Everyday clinical practice requires that choices between the different treatment modalities for patients with an aSAH are being made on a scientific basis. ISAT has proven its value in this decision-making process, particularly for aneurysms of the carotid artery and the anterior cerebral artery, but its recommendations cannot be used as a license to frankly extrapolate in favor of coiling of MCA aneurysms. Also, it has to be taken into account that to overcome the angioarchitectural disadvantages of the MCA anatomy there has been over the years an increased use of remodeling balloons and stents in addition to coiling. These added technical novelties add to the morbidity and mortality, and have never been tested in a randomized study to be better or safer than coiling alone or surgery. It is remarkable that the devices are frequently innovated and taken into clinical use without any proof of their superiority. In contrast, surgical treatment of MCA aneurysms is straightforward, with the possibility to remodel the aneurysm in order to obtain a perfect neck occlusion and, if necessary, to remove an associated hematoma. As such, surgical clipping should be recognized as the preferred treatment of MCA aneurysms.

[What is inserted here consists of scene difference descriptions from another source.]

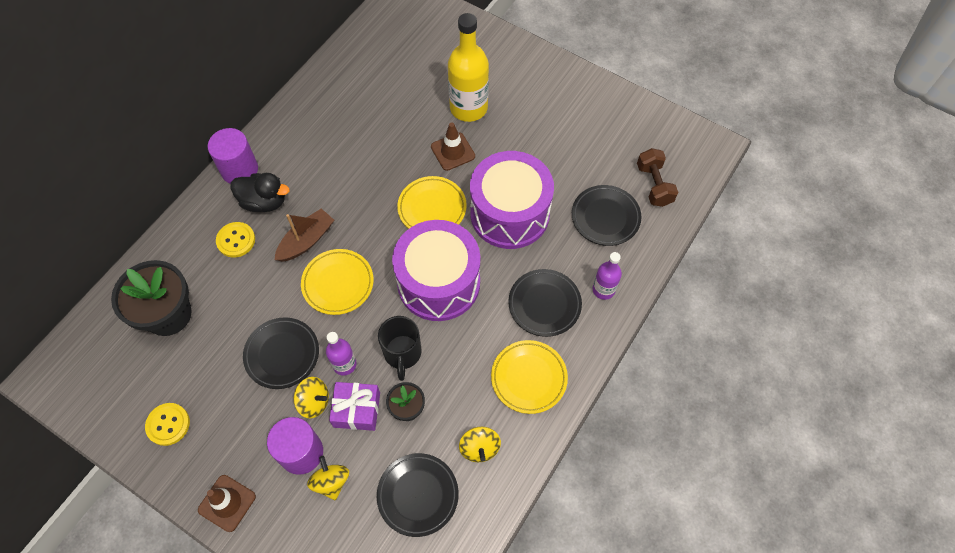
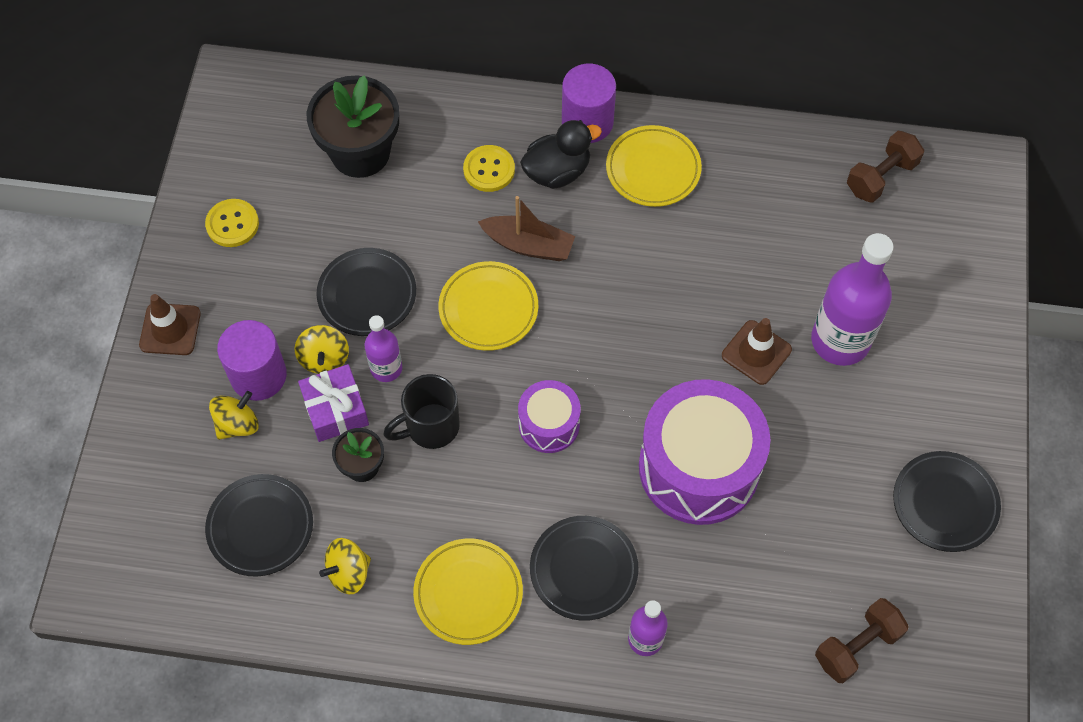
camera: 65 degrees right, 0 degrees up
black duck [230,173,290,212] -> black duck turned 105 degrees counterclockwise [520,120,602,189]
purple drum [392,220,480,321] -> purple drum [518,380,581,453], size x0.51
yellow plate [397,176,467,229] -> yellow plate moved to [606,125,702,207]
yellow bottle [448,13,489,122] -> purple bottle [811,233,894,366]
black plate [572,185,641,246] -> black plate moved to [893,451,1001,552]
none -> brown dumbbell [847,131,924,203]

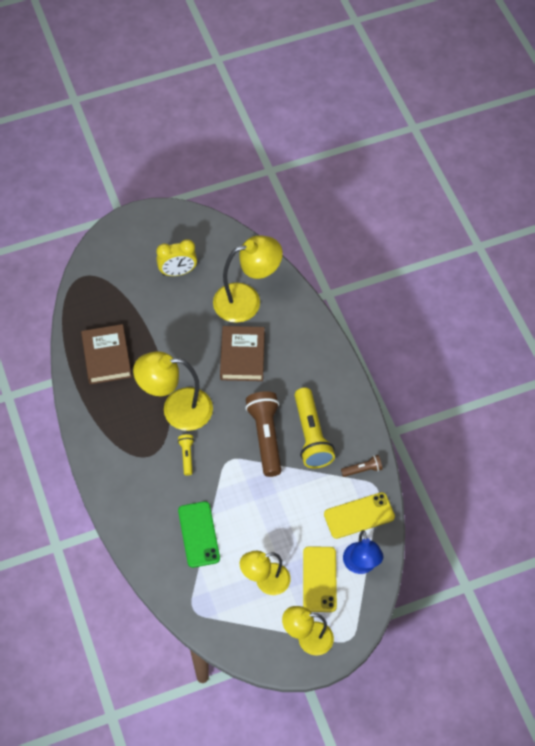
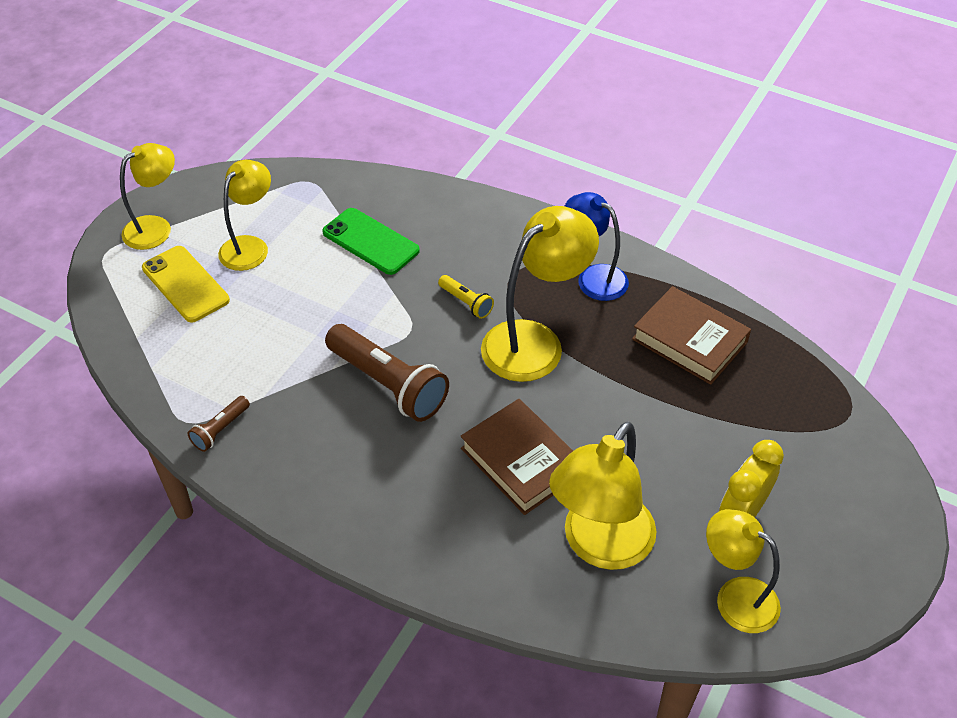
camera: 140 degrees right, 10 degrees down
yellow flashlight [294,387,335,468] -> none
yellow phone [324,492,395,539] -> none
blue lamp [343,530,384,574] -> blue lamp moved to [565,192,629,301]
none -> yellow lamp [706,509,781,633]

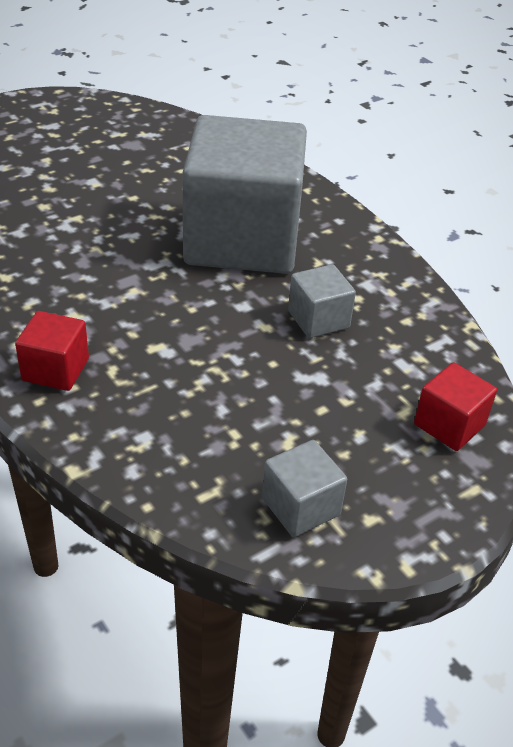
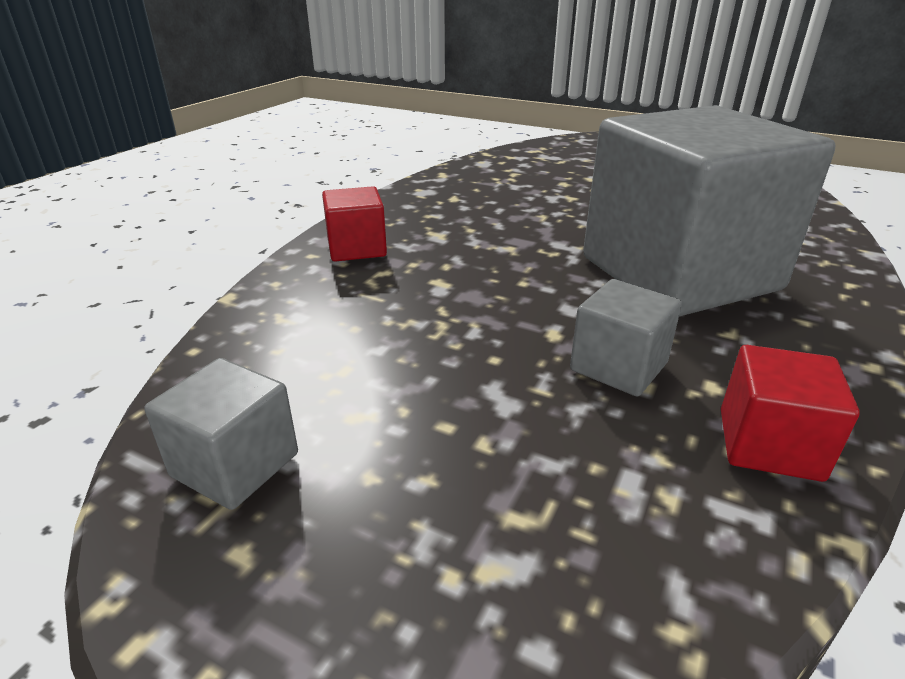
camera: 65 degrees right, 10 degrees down
red cube [414,362,497,451] -> red cube moved to [721,345,860,482]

Apart from the technical aspects, there is another serious concern. Particularly in Europe, the notable rise in endovascular procedures has led to a significant decline of the surgical caseload. This raises questions about the maintenance of surgical skills and the ability to train future neurovascular surgeons. A loss of surgical neurovascular expertise will certainly lead to a downward spiral in the quality of the overall treatment of intracranial aneurysms. It is extremely important to ensure that the high-quality standards of today are also guaranteed tomorrow. Caseloads should be high, in order to preserve neurovascular experience at the highest level. Obviously, regional and nationwide centralization of neurovascular care and training will be the only way to secure this.

Conclusion

This contemporary study confirms that good results are achieved with clipping of MCA aneurysms. All attempts to treat MCA aneurysms endovascularly, often with the use of novel (not clinically tested) endovascular devices, are unjustified in a situation where an excellent surgical solution is at hand. Also, the treatment of cerebral aneurysms should be restricted to specialized regional centers with a high caseload, which are able to provide full-time high-level care by a team of experienced vascular neurosurgeons and interventional neuroradiologists, to guarantee optimal care for this category of patients.